W&H: Name your favorite woman-directed film and why.

YG: Mina Shum’s “Double Happiness.” When I was growing up in Canada in the ’90s, I mainly watched pirated underground films from the Chinese New Wave that my parents bought. Though I was inspired by the their bold experimentation, literally none of those filmmakers were women.

In 1995, “Double Happiness” came out. My parents rented it for me from the local Blockbuster and I immediately fell in love with Sandra Oh and her character. It was the first time I felt a sense of excitement that I could be a filmmaker, and that female characters can be quirky, funny, heartbreaking, rebellious, and responsible all at once. It was a celebration of everything I was trying to navigate in my pre-teen life — my hyphenated identity, and my desire for self-expression and self-esteem.

Looking back, Mina Shum must have overcome a lot to bring that film to audiences, and it inspired me and many others.

W&H: It’s been a little over a year since the reckoning in Hollywood and the global film industry began. What differences have you noticed since the #MeToo and #TimesUp movements launched?

YG: When I started this documentary, it was 2014. We used the word “patriarchy” in our funding treatment, and the feedback we got was that that word was too strong and we should change it. After the #MeToo and #TimesUp movements erupted, people are no longer surprised when we talk about the themes in our film, and they’re more open to listening.
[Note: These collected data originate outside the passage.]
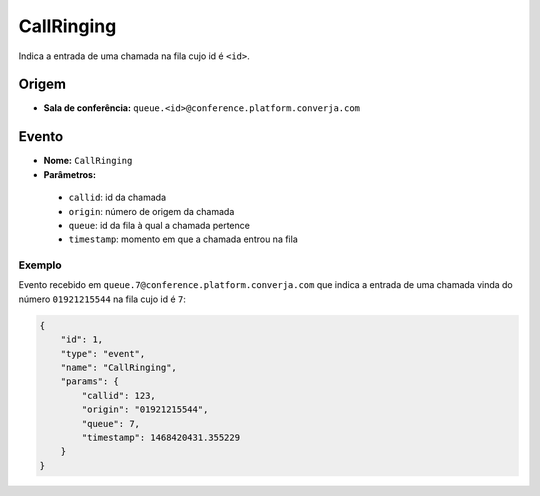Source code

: CallRinging
===========

Indica a entrada de uma chamada na fila cujo id é ``<id>``.


Origem
------

* **Sala de conferência:** ``queue.<id>@conference.platform.converja.com``


Evento
------

* **Nome:** ``CallRinging``
* **Parâmetros:**
 * ``callid``: id da chamada
 * ``origin``: número de origem da chamada
 * ``queue``: id da fila à qual a chamada pertence
 * ``timestamp``: momento em que a chamada entrou na fila


Exemplo
^^^^^^^

Evento recebido em ``queue.7@conference.platform.converja.com`` que indica a entrada de uma chamada vinda do número ``01921215544`` na fila cujo id é ``7``:

.. code-block:: json

    {
        "id": 1,
        "type": "event",
        "name": "CallRinging",
        "params": {
            "callid": 123,
            "origin": "01921215544",
            "queue": 7,
            "timestamp": 1468420431.355229
        }
    }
I hope that this is just the beginning. We also need to keep talking, and keep bringing attention to every part of our lives. At the heart of any inequality or abuse of women, whether it’s sexual harassment or wage theft, it’s about an imbalance of power. We cannot afford to be short-sighted, complacent, and simplistic in our thinking.

Now more than ever, there are people and funders who are paying attention and supporting films and filmmakers that tackle these themes, and that definitely gives me hope. In the film community, I see more alliances and unity across race and class. But we need to do more to shift our culture, to change both the written and unwritten rules that govern our lives.